Koji Tanaka, l'esprit vengeur du salaryman

Interprète Oda Naoya

Koji Tanaka est mort à son travail (karoshi), d’une crise cardiaque. Il hante depuis l'immeuble de son entreprise, apparaissant dans l'ascenseur, et les bureaux.




Akaji Maro

Et bien sûr Maro lui-même personnifiant les spectres des kaidan de l’ère Edo, ces terrifiantes histoires surnaturelles rapportées par Lafcadio Hearn.







Après les tournages, bien sûr les fantômes, démaquillés, se retrouvaient dans les restos et les petits bars de Golden gai.













La disparition de Golden Gai


Qu’en était-il d’ailleurs de Golden Gai, l’un de mes endroits préférés au monde, et mon inspiration depuis de nombreuses années ? Le moins qu’on puisse dire est que le quartier filait un mauvais coton. Bien sûr peu à peu, au fil de mes séjours, la ville fantôme était devenue un lieu touristique mais cette année pour la première fois, je voyais des guides avec leur petit fanion se déplacer dans les ruelles, entourés de grappes de voyageurs dégainant leur iPhone devant les fenêtres des bars du rez-de-chaussée, comme s’ils étaient au zoo. Certains jeunes serveur en rajoutaient par ailleurs dans la connerie, balançant de la musique débile pour faire consommer toute la nuit des Américains ou Australiens. Certes, les mama-san, dont le quotidien est précaire faisaient leur chiffre d’affaires mais jamais elles ne m’ont semblé si fatiguées et sans entrain. Je prenais des verres avec quelques amis, dont la délicieuse fan de manga d’horreur Chiemi, mais je désespérais de retrouver mon Golden Gai ténébreux.
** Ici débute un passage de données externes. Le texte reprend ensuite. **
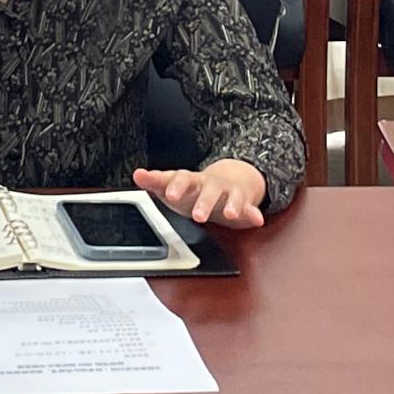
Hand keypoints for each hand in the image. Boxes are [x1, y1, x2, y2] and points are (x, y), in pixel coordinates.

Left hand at [134, 159, 267, 228]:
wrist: (227, 180)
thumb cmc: (194, 189)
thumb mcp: (173, 184)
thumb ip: (155, 181)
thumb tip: (137, 174)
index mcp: (192, 181)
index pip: (183, 179)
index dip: (177, 186)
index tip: (170, 194)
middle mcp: (211, 185)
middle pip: (209, 190)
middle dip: (204, 202)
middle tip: (198, 216)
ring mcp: (228, 192)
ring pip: (231, 197)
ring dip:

Jusqu’au moment où par hasard, je tirais le rideau d’un bar sombre et lugubre où je pense n’être jamais entré. Un seul usager, et de petites bougies posées sur le comptoir pour seul éclairage. Quelques touristes passaient leur tête sous le rideau mais décampaient prestement. La serveuse était une belle jeune fille aux longs cheveux noirs, excessivement pâle. Pas de R’N’B comme dans les bars pour jeunes mais un envoûtant morceau de piano. Je demandais de quoi il s’agissait. « Morisu Rabelu » me répondit le joli spectre. Comprendre « Maurice Ravel ». Et soudain ses yeux se révulsèrent et elle fut saisie de tremblement comme si la musique la traversait.  Même si ce bar, comme tous les autres, ne faisait que quelques mètres carrés, il conservait l’ambiance unique de Golden Gai, tout comme l’éternelle photo d’Asakawa Maki, usée par la pluie, sur la porte de l’Utamaro.